The ombudsman found maladministration on the basis the trust, when acknowledging the mistaken sending of the email to the wrong recipient, told Mr Titcombe it was a “comprehensive and professional account” relating to Joshua’s care, something clearly untrue given its title. UHMBT also failed to address concerns as to why the matter was not referred to the NMC.

The third upheld complaint regarded an incident in June 2010 when Mr Titcombe, described in the ombudman’s report as “Mr D”, wrote to UHMBT saying he planned to “take a step back” from pursuing his complaints about Joshua’s death.
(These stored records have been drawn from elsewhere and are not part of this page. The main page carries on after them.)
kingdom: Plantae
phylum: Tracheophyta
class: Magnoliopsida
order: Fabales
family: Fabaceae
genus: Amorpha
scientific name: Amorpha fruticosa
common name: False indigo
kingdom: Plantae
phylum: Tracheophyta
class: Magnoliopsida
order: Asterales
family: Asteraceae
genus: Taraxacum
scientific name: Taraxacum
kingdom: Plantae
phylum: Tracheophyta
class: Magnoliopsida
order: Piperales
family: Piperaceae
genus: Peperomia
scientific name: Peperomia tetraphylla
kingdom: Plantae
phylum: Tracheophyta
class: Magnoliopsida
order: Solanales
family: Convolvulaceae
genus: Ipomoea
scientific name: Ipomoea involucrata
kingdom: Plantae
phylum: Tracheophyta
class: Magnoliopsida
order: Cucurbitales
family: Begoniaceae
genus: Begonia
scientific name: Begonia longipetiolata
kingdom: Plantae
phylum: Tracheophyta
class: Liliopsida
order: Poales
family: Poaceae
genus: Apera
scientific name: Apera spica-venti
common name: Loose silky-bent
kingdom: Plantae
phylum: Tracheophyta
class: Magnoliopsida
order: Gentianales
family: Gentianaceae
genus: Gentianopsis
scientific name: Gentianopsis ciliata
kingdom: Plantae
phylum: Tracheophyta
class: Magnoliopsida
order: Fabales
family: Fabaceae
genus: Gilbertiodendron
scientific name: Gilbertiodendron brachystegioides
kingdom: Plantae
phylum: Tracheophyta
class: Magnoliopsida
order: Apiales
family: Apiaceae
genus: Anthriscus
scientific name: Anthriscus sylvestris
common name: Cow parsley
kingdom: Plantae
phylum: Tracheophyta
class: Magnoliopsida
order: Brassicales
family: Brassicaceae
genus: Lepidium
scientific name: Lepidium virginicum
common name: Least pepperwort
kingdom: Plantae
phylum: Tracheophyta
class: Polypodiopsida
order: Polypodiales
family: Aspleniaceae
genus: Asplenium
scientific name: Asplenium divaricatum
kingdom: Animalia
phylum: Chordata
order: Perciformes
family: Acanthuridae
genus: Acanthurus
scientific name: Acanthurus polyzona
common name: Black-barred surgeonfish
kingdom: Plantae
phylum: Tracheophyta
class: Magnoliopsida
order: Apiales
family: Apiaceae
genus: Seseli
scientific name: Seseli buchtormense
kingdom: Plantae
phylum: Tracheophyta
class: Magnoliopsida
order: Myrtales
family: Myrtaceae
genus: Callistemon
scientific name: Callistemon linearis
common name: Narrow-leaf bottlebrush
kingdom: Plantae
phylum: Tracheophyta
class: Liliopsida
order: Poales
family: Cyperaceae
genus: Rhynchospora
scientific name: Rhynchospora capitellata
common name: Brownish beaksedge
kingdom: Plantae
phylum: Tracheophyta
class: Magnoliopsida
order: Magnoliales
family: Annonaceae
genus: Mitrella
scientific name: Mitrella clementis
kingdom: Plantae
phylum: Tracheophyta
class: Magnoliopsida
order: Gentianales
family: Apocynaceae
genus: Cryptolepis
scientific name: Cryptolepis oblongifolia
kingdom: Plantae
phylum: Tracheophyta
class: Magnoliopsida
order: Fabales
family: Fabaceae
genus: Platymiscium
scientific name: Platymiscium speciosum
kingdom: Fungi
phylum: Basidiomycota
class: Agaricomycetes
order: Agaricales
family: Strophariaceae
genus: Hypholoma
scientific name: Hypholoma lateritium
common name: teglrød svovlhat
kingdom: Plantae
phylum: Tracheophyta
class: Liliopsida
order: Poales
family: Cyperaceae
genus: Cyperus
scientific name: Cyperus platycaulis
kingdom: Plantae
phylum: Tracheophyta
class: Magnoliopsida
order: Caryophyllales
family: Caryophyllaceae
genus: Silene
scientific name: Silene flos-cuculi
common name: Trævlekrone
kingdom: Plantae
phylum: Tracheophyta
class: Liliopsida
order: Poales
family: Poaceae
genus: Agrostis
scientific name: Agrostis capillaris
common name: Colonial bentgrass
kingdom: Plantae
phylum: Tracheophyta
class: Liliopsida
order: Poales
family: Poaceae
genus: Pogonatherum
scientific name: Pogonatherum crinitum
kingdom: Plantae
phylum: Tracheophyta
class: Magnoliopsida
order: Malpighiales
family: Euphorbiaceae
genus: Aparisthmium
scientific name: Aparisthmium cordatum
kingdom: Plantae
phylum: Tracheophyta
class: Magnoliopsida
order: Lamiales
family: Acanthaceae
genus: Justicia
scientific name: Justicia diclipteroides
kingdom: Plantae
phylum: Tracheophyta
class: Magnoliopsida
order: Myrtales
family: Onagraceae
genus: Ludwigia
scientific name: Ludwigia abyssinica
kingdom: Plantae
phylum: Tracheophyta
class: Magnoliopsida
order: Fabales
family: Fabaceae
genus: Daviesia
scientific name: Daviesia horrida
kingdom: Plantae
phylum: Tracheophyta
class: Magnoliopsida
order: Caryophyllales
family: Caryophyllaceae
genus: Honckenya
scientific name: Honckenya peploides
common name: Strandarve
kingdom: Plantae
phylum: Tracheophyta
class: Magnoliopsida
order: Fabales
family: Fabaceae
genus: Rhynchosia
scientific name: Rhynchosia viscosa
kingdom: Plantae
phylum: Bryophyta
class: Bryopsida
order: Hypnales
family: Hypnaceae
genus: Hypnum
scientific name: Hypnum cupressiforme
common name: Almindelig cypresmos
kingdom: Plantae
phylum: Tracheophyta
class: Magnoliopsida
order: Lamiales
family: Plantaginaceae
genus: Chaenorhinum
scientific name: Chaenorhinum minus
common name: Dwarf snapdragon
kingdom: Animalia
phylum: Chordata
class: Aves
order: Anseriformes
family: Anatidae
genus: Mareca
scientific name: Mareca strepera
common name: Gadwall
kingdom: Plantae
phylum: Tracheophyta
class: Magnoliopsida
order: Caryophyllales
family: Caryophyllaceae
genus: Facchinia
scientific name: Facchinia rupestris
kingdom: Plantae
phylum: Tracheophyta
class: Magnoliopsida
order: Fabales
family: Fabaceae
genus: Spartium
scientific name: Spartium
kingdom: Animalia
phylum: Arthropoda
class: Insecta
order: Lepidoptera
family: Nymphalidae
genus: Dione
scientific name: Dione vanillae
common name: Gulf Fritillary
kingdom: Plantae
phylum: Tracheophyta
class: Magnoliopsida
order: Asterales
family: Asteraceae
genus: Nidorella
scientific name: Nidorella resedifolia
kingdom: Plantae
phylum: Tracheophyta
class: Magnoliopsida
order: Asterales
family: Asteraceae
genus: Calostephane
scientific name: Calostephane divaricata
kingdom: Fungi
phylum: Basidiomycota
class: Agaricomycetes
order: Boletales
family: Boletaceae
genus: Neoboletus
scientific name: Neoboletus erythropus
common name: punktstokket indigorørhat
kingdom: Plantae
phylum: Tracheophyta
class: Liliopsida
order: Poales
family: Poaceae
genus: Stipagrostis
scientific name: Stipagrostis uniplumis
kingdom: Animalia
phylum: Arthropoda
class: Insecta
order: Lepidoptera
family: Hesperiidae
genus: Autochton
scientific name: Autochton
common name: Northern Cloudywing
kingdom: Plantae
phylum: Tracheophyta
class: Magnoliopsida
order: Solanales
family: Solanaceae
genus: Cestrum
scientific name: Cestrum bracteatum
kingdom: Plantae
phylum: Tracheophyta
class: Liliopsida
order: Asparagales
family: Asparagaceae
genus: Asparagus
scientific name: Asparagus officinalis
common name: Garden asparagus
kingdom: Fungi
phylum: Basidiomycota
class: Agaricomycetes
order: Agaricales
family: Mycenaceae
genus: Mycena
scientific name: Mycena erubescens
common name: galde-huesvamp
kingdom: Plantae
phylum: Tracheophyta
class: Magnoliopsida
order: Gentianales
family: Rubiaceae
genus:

The customer care manager emailed the trust’s former head of midwifery saying there was “Good news to pass on re (Mr D)”, and received the reply: “Has (Mr D) moved to Thailand? What is the good news?”. Mr Titcombe, whose wife is from Vietnam, questioned whether this was suggestive of prejudice.

While the ombudsman found no evidence of this, it did find that the email “fell so far below the standards of respect and courtesy to be expected in these circumstances that it amounted to maladministration”.

The PHSO reports highlight the need for more openness and transparency in the way health providers deal with complaints. The ombudsman expects all service providers to act on its recommendations.